Question

Find the normal reaction given by the wall and inclined plane on solid.

Answer 1

Hint: Normal reaction exerted by a surface is always perpendicular to the surface. The wall is preventing the ball from rolling down, hence opposing the force which causes it to roll down.

Complete step by step answer:

In the diagram in the question, we see a ball trapped between an inclined plane and a wall. We are to determine the normal reaction exerted by both the wall and the inclined plane on the solid.
To solve, recall that the normal reaction is the perpendicular force surface exerts on a body. The resolving the weight of the body into parallel to the surface and perpendicular to the surface as in the diagram below.
According to Newton’s third law, action and reaction are equal and opposite, hence the weight component exerted on the surface is equal to the normal reaction exerted by the surface.
Hence, the normal reaction for the inclined plane will be
 $ W\cos 30^\circ $ while the normal reaction exerted by the wall will be $ W\sin 30^\circ \cos 30^\circ $
Hence, $ {N_{inc}} = \dfrac{{\sqrt 3 W}}{2} $ where $ {N_{inc}} $ signify normal reaction by the incline plane.

* * *

## What you need to do:
• a. Restate the paragraph of the worked solution above that begins "Hint: Normal reaction" as a short list, keeping its main facts.
• b. Decide whether each statement agrees with the worked solution above, answering yes or no and quoting the words that settle it: (i) the ball sits between an inclined plane and a wall; (ii) the normal reaction from a surface runs parallel to that surface; (iii) the argument relies on Newton's first law.
• c. Transcribe the worked solution above word for word, starting with "Find the normal" and going on through "the diagram below.".

* * *

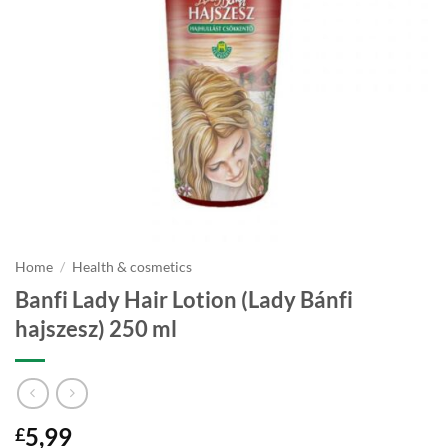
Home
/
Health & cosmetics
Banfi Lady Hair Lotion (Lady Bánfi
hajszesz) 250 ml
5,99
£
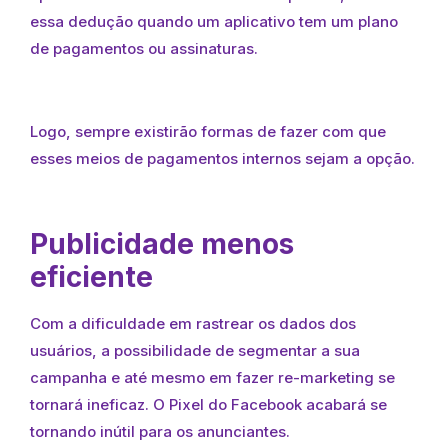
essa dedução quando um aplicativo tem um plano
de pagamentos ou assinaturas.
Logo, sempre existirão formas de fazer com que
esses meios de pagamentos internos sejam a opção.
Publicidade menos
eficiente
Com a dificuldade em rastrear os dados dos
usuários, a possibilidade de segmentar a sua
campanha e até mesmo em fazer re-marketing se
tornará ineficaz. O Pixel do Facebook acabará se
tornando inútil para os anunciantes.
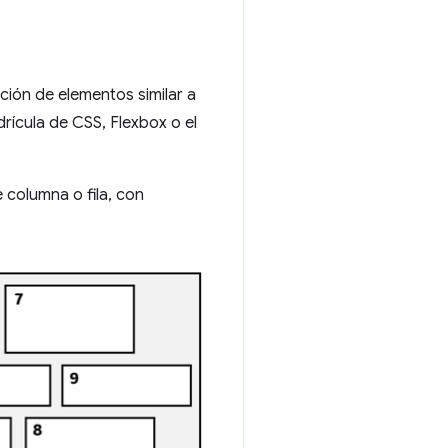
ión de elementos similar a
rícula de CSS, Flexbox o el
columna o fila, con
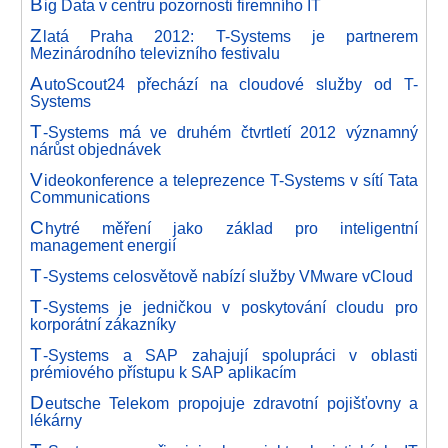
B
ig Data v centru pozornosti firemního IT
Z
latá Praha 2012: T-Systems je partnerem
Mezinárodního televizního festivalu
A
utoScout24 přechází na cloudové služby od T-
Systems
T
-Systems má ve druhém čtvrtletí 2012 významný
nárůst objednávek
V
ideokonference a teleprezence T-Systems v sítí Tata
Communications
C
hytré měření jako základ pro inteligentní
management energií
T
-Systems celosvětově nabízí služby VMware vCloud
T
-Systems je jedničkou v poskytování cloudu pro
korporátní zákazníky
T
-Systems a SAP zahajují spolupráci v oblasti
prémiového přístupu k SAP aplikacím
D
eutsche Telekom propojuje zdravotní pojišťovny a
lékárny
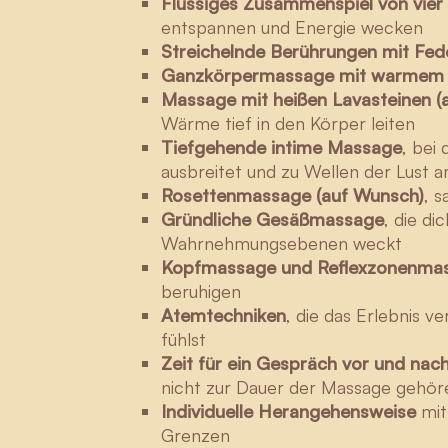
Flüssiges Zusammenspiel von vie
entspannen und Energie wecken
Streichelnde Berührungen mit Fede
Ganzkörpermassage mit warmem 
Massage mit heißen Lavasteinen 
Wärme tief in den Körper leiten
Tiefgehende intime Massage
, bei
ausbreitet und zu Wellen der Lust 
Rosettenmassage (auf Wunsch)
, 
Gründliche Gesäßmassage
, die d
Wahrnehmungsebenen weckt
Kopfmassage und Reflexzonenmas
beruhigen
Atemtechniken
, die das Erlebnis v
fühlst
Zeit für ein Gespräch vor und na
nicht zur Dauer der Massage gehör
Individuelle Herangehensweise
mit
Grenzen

* * *

## Replies:
• a.
- The normal reaction exerted by a surface is always perpendicular to that surface.
- The wall keeps the ball from rolling down by opposing the force that causes it to roll.

• b.
(i) Yes: "we see a ball trapped between an inclined plane and a wall"
(ii) No: "Normal reaction exerted by a surface is always perpendicular to the surface."
(iii) No: "According to Newton’s third law, action and reaction are equal and opposite"

• c.
Find the normal reaction given by the wall and inclined plane on solid.

Answer 1

Hint: Normal reaction exerted by a surface is always perpendicular to the surface. The wall is preventing the ball from rolling down, hence opposing the force which causes it to roll down.

Complete step by step answer:

In the diagram in the question, we see a ball trapped between an inclined plane and a wall. We are to determine the normal reaction exerted by both the wall and the inclined plane on the solid.
To solve, recall that the normal reaction is the perpendicular force surface exerts on a body. The resolving the weight of the body into parallel to the surface and perpendicular to the surface as in the diagram below.